## Quoted passage
▬▬▬▬▬▬

# subwoofer pre-out response doesn't seem right



## absoloot (Jul 20, 2009)

from what i've read on here, and from other people's graphs i've seen, if you take a measurement of your sub preout, response should match up exactly with a flat target thats configured with the same crossover and slope, right? 

below are some graphs of my preout measurements, which as you can see, most certainly do not match up. the first and second are my onkyo 603 thats in my theater. the first is with an 80hz crossover set on the avr, the second is with a 100hz crossover set on the avr. both with matching target curves. as you can see, not only are the slopes not right, but there was a dip both times centered on 80hz, and response falls off like crazy where it should flatten out. the third graph is the onkyo 503 thats in my living room. after the 603 responded so unexpectedly, i decided to measure the 503 too, to get a "second opinion". it's a little better in that the slopes at least match up exactly, but just like the 603, it falls off where (as far as i know) it should flatten out. is this something onkyos do that i've somehow never heard/read about? or is it something inherent to a lot of "budget conscious" avrs? or is it option c: my gear has issues?

NOTE: measurements were taken with sound card calibration loaded, c weighted box unchecked, and mic calibration cleared.


----------



## brucek (Apr 11, 2006)

When you measure a loopback cable only, is the response flat down to 5Hz?

▬▬▬▬▬▬

## Rows

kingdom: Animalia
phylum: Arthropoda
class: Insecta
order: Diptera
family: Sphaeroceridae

▬▬▬▬▬▬

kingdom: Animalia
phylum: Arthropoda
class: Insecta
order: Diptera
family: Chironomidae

▬▬▬▬▬▬

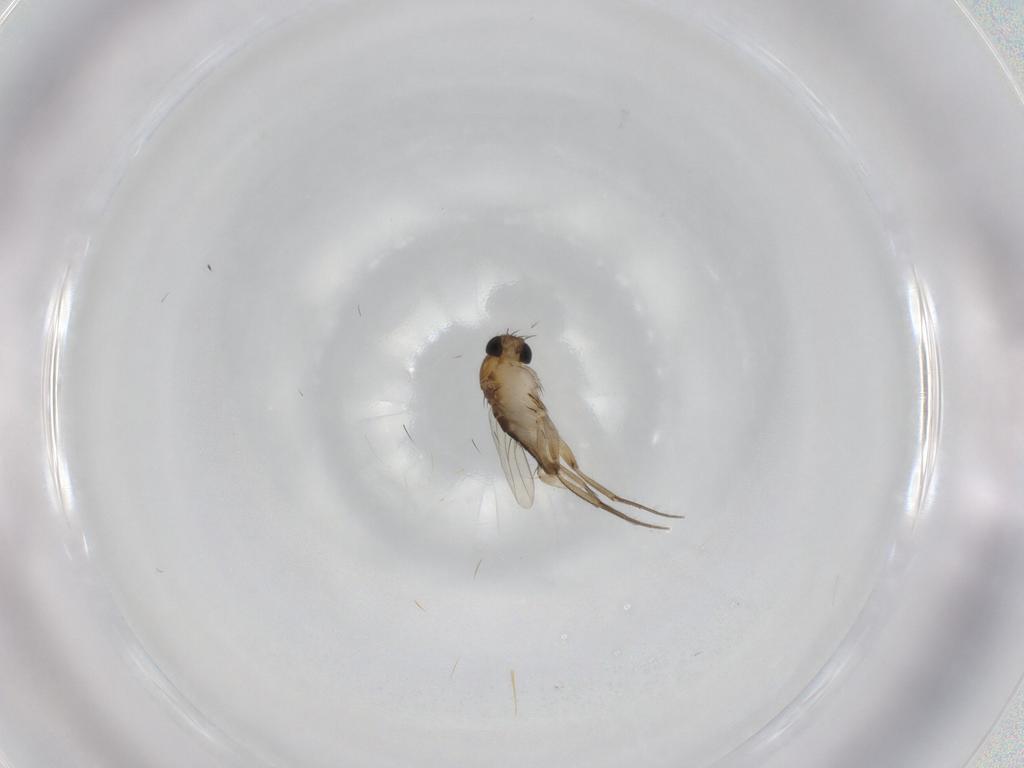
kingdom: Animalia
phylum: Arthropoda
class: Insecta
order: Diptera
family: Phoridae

▬▬▬▬▬▬

## To be done
**A.** In the forum thread about subwoofer pre-out response, which receiver is in the living room?
**B.** List every measurement condition given in the note of the subwoofer pre-out thread.

## List of solutions
**A.** The Onkyo 503.

**B.**
- Sound card calibration loaded
- C weighted box unchecked
- Mic calibration cleared